Women, this level of social intelligence and masculinity is needed for other men to feel safe being vulnerable and soft. This is what we want, right? I know I do.
I’ve witnessed women use their rage and anger to bring justice to women, for good reason. But I can’t help but wonder if there’s another way, too. Or a way to pivot, just a little.
Can’t I step fully into my feminine, soft, kind, genuine nature to inspire the men around me to do the same? Doesn’t me raging against the machine this way create less separation from the men around me?
I know I want that.
I want a world where we can all embody our masculine and feminine energy and celebrate each other for it. A world where we can come together and rewrite the patriarchal history to not just be herstory but thestory.
I don’t know the true answers to these questions I ponder on the regular…but I do know I want to continue leaning toward looking at myself and my actions to bring the feminine and masculine closer into balance for a better world for 10 generations to come.
I’m not talking about genders, I’m talking about energy.
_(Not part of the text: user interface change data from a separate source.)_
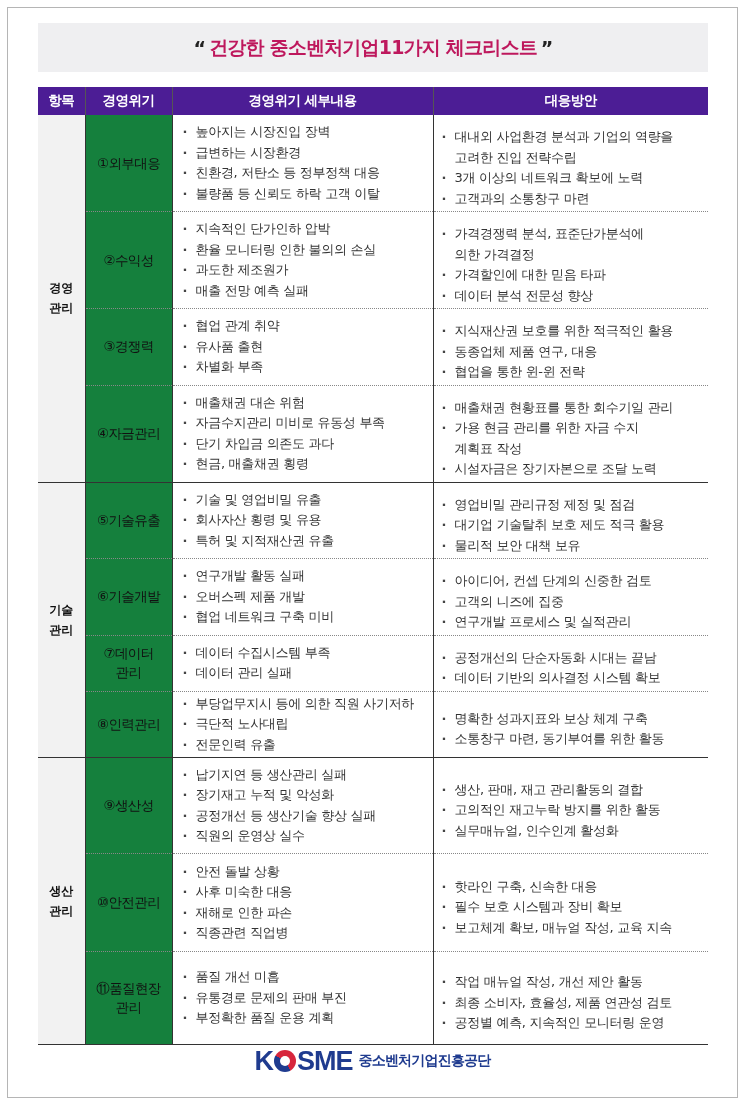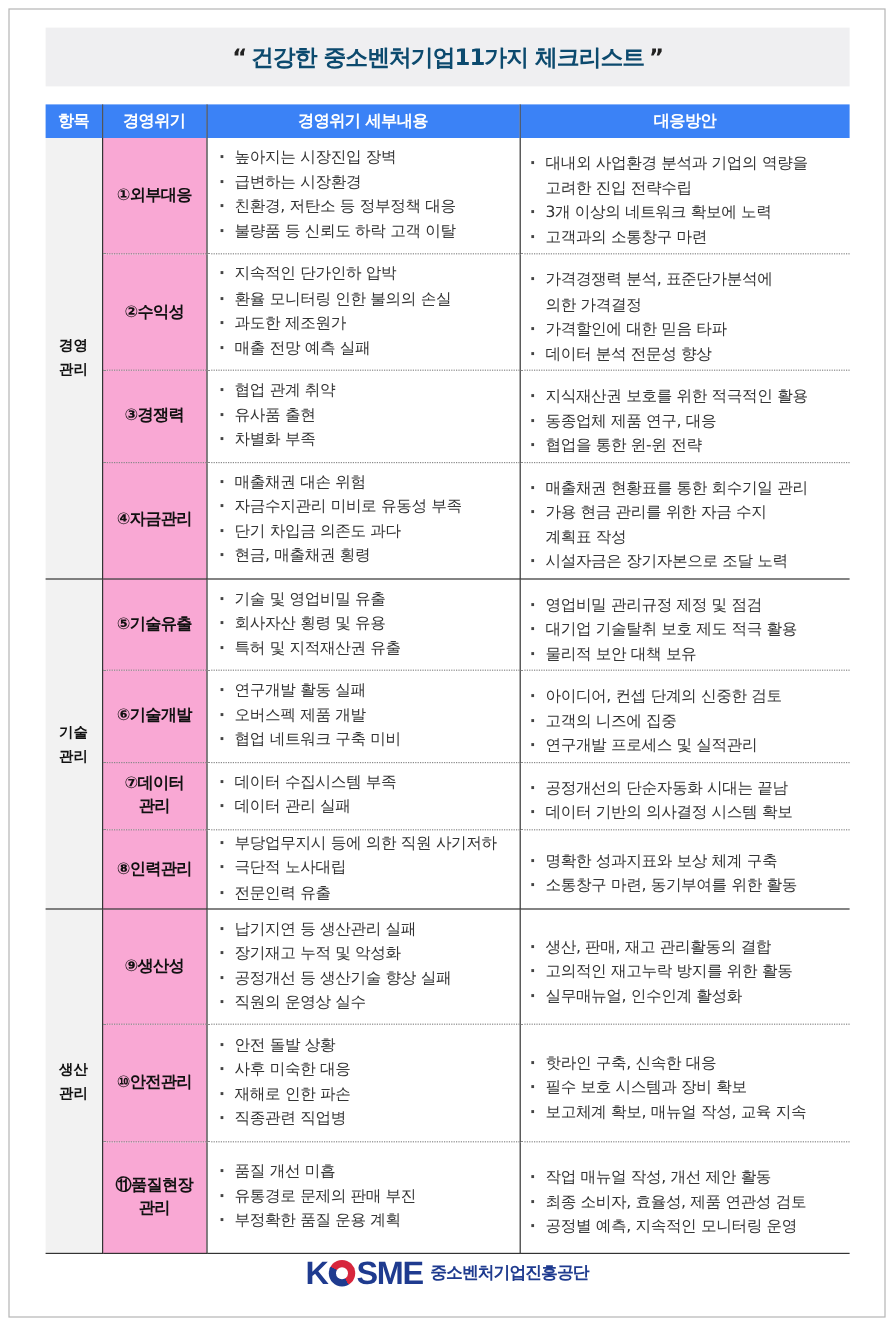"건강한 중소벤처기업" .title-bar .hl { color: #0c4a6e -> #be185d }
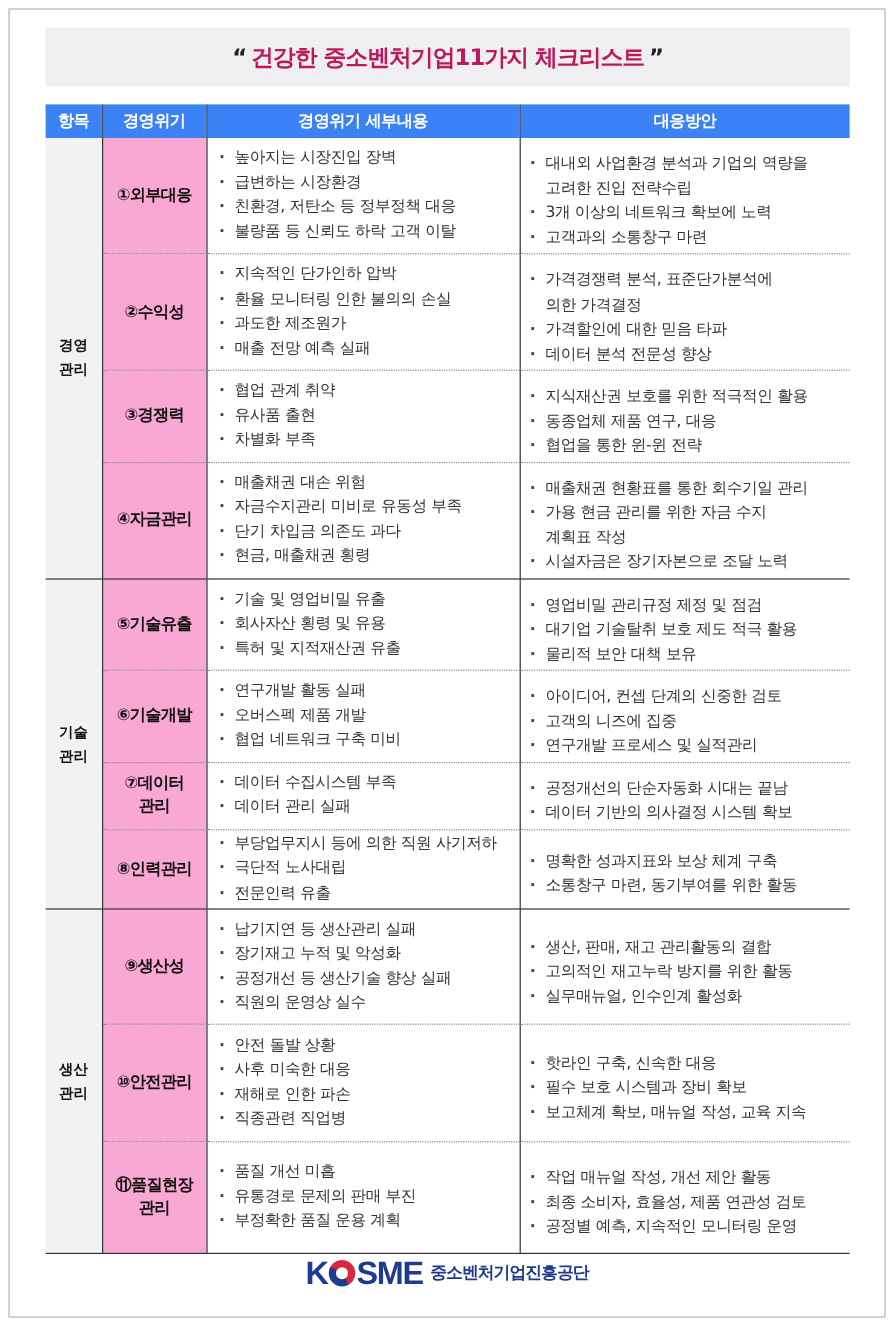"항목" thead th { background: #3b82f6 -> #4c1d95 }
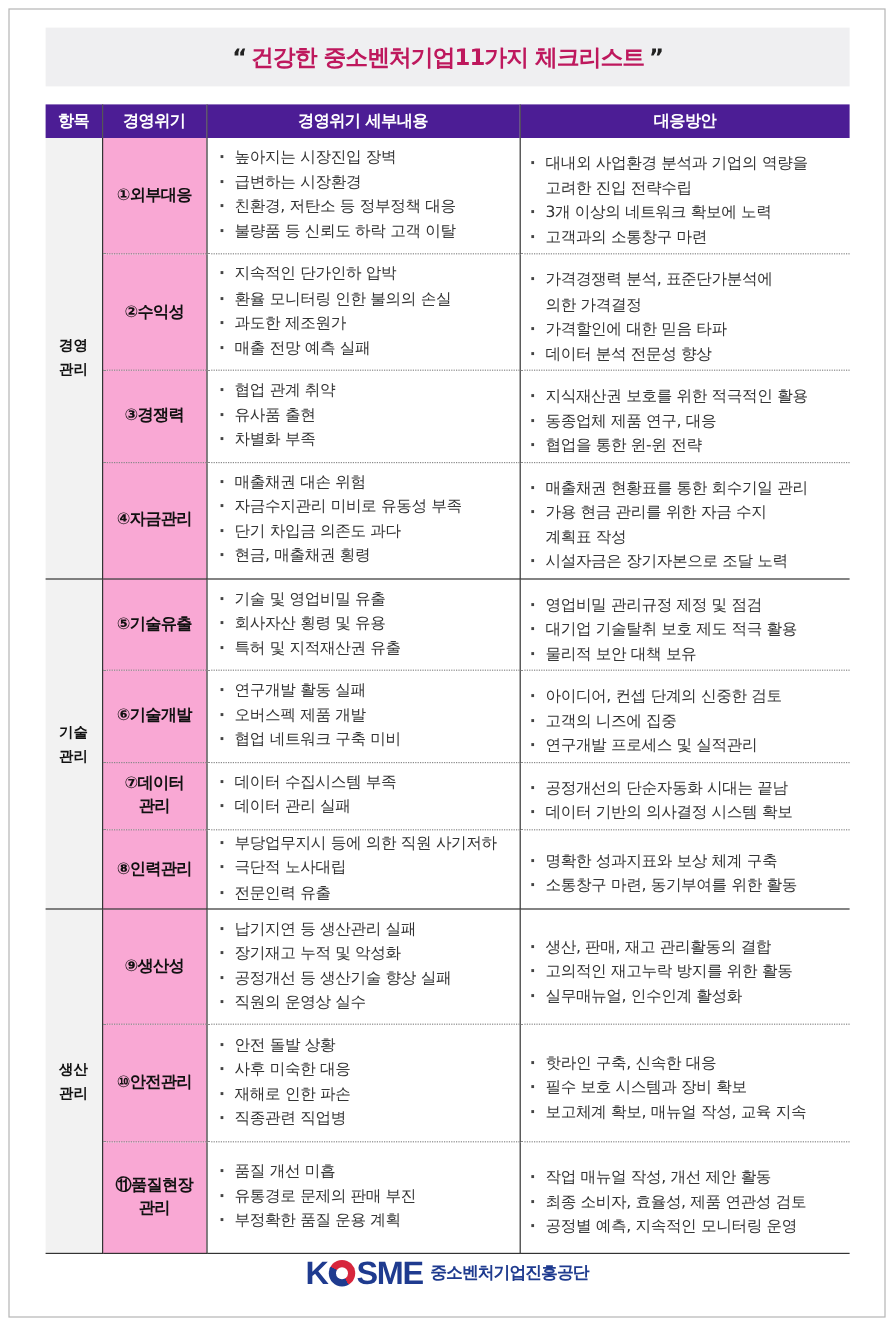"①외부대응" td.crisis { background: #f9a8d4 -> #15803d; font-weight: bold -> normal }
The more I am in flow with my feminine energy, the more my partner meets me in flow with his masculine (and feminine) energy. I’ve watched him weep over his own still open wounds from the women who have done him wrong. Instead of meeting him with a “you don’t have the right to feel this way because of what your kind has done to my kind,” I meet him with what I call my feminine energy.
I soften.
I listen.
I don’t judge.
I don’t try to fix.
I don’t try to paint the picture for him to see why he is wrong.
I step into my woman powers and we emerge together a little lighter of his trauma and a little closer in our relationship and chosen union.
I do not judge or ask the womxn who chooses to X out the A, because she has trauma from a man, to do what I choose to do. I just ask her to see me and how me choosing not to X out the A is my version of healing my own trauma from men.
I am not asking you, the reader, to change. I am not asking you to stop fighting for what you believe in. I am not asking you to do anything other than what you believe is right.
But I am asking you to stop for a moment to see that there are those of us who keep the A as our own way of raging against the patriarchy. It’s our own way of bringing equality to the sides. It’s our way of healing.
This is a callout to the woman who chooses to keep the A:
You are not broken for wanting to shave your legs or putting flowers in your hair to look beautiful, pretty, and feminine. For wanting to let a man hold the door open for you. For wanting to put on long flowy dresses and dance under the moon. For seeing this as your wild woman is right and fair. You can keep the A and be wild. You can see the ones who choose to X it out and love them for their own version of wild. You can consider yourself a Goddess and a Boss Babe and still be a strong f*cking woman.
My hope is that we continue to bring the womxn and the woman closer together because ultimately when we do, we will see that this union is the ultimate rage against the machine.
This article I know is just the beginning to so many things I want to say about this delicate topic. But the purpose honestly is to share to those who keep the A to have a safe space to speak out.
To the women who have fought for the right for me to even write this article and share my words, I bow to you and what you’ve given up to make a world where women can be heard.